Siegert et al "Detecting Improvements in Forecast Correlation Skill - Statistical Testing and Power Analysis"

Siegert, S., Bellprat, O., Ménégoz, M., Stephenson, D. B., & Doblas-Reyes, F. J. (2017). Detecting improvements in forecast correlation skill: Statistical testing and power analysis. Monthly Weather Review, 145(2), 437-450.

The skill of weather and climate forecast systems is often assessed by
calculating the correlation coefficient between past forecasts and their
verifying observations. Improvements in forecast skill can thus be quantified
by correlation differences.
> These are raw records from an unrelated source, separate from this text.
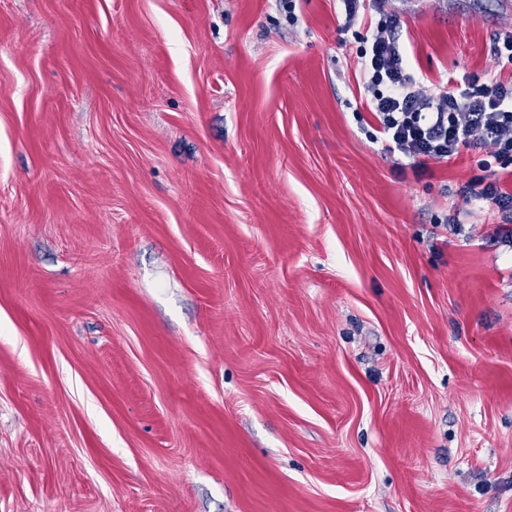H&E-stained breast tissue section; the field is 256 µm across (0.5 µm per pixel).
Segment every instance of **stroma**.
Wrapping results in <instances>:
<instances>
[{"label":"stroma","mask_w":512,"mask_h":512,"mask_svg":"<svg viewBox=\"0 0 512 512\" xmlns=\"http://www.w3.org/2000/svg\"><path fill=\"white\" fill-rule=\"evenodd\" d=\"M429 88L501 0H390ZM336 0H0V512H512V223L370 141Z\"/></svg>","instance_id":"35a3bbf8"}]
</instances>
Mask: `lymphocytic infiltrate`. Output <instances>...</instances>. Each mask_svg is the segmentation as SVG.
I'll return each instance as SVG.
<instances>
[{
  "instance_id": "1",
  "label": "lymphocytic infiltrate",
  "mask_w": 512,
  "mask_h": 512,
  "mask_svg": "<svg viewBox=\"0 0 512 512\" xmlns=\"http://www.w3.org/2000/svg\"><path fill=\"white\" fill-rule=\"evenodd\" d=\"M339 3L342 29L358 44V86L375 120L371 140L415 168L480 150L479 174L468 183L465 198L494 206L511 223L512 189L503 184L501 169L512 157V78L502 77L512 68V32L493 39L494 69L427 90L409 61L401 20L386 0ZM371 14L376 20L369 25L365 19Z\"/></svg>"
}]
</instances>
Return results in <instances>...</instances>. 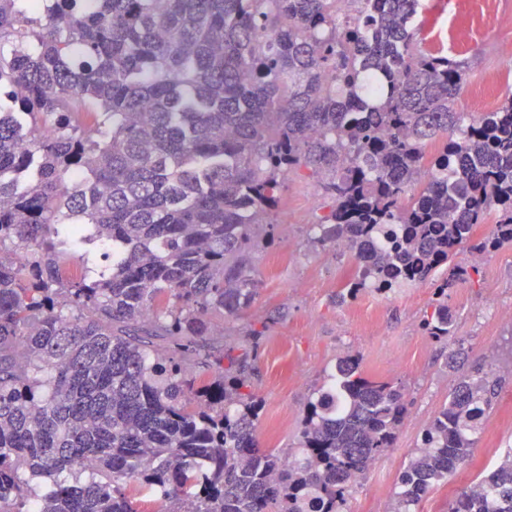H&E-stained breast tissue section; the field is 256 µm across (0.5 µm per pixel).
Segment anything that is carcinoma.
<instances>
[{
  "label": "carcinoma",
  "mask_w": 512,
  "mask_h": 512,
  "mask_svg": "<svg viewBox=\"0 0 512 512\" xmlns=\"http://www.w3.org/2000/svg\"><path fill=\"white\" fill-rule=\"evenodd\" d=\"M17 2L0 0V512H143L140 495L155 512H342L394 447L402 389L339 358L288 466L258 447L262 405L244 361L209 348L214 318L255 302L252 253L301 168L332 200L317 243L358 260L349 297L426 281L477 224L476 254L512 243V98L461 124L466 70L419 48V0ZM93 249L109 265L72 279ZM466 275L437 285L428 335L451 336ZM494 395L487 372L457 384L394 512L471 456ZM477 485L448 512H512V453Z\"/></svg>",
  "instance_id": "1"
}]
</instances>
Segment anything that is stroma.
Returning a JSON list of instances; mask_svg holds the SVG:
<instances>
[{"label":"stroma","mask_w":512,"mask_h":512,"mask_svg":"<svg viewBox=\"0 0 512 512\" xmlns=\"http://www.w3.org/2000/svg\"><path fill=\"white\" fill-rule=\"evenodd\" d=\"M450 15L448 0H422L419 37L423 49L468 63L459 110L469 115L483 109L482 81L489 71L502 74L493 89L496 99L512 94V6L499 7L479 32L453 44ZM331 206L310 170L289 175L271 215L270 240L254 255L259 296L238 317L223 321L224 340L235 344L236 355L246 356L251 389L264 407L258 445L297 452L307 405L327 385L337 359L361 355L367 376L402 387L407 414L394 447L351 488L344 512H392L400 477L459 378L478 369L490 372L497 394L474 435L471 457L416 507V512H448L457 494L512 450V323L501 317L512 309V246L478 261L465 247L453 256L452 264L478 271L452 288L453 334L439 341L427 336L423 322L449 266L436 268L418 287L342 298L356 260L315 241L319 219ZM250 327L263 333L255 348L243 338Z\"/></svg>","instance_id":"35a3bbf8"}]
</instances>
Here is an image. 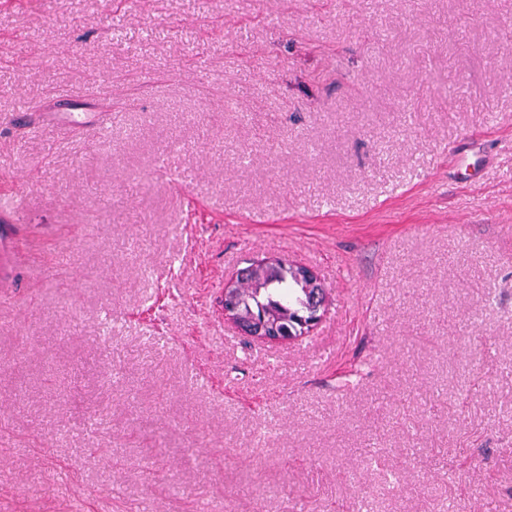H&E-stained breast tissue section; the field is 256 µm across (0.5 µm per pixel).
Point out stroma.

The uncertainty in the correlation difference needs
to be assessed to judge whether the observed difference constitutes a genuine
improvement, or is compatible with random sampling variations. A widely used
statistical test for correlation difference is known to be unsuitable, because
it assumes that the competing forecasting systems are independent. In this
paper, appropriate statistical methods are reviewed to assess correlation
differences when the competing forecasting systems are strongly correlated with
one another. The methods are used to compare correlation skill between seasonal
temperature forecasts that differ in initialization scheme and model
resolution. A simple power analysis framework is proposed to estimate the
probability of correctly detecting skill improvements, and to determine the
minimum number of samples required to reliably detect improvements. The
proposed statistical test has a higher power of detecting improvements than the
traditional test. The main examples suggest that sample sizes of climate
hindcasts should be increased to about 40 years to ensure sufficiently high
power. It is found that seasonal temperature forecasts are significantly
improved by using realistic land surface initial conditions.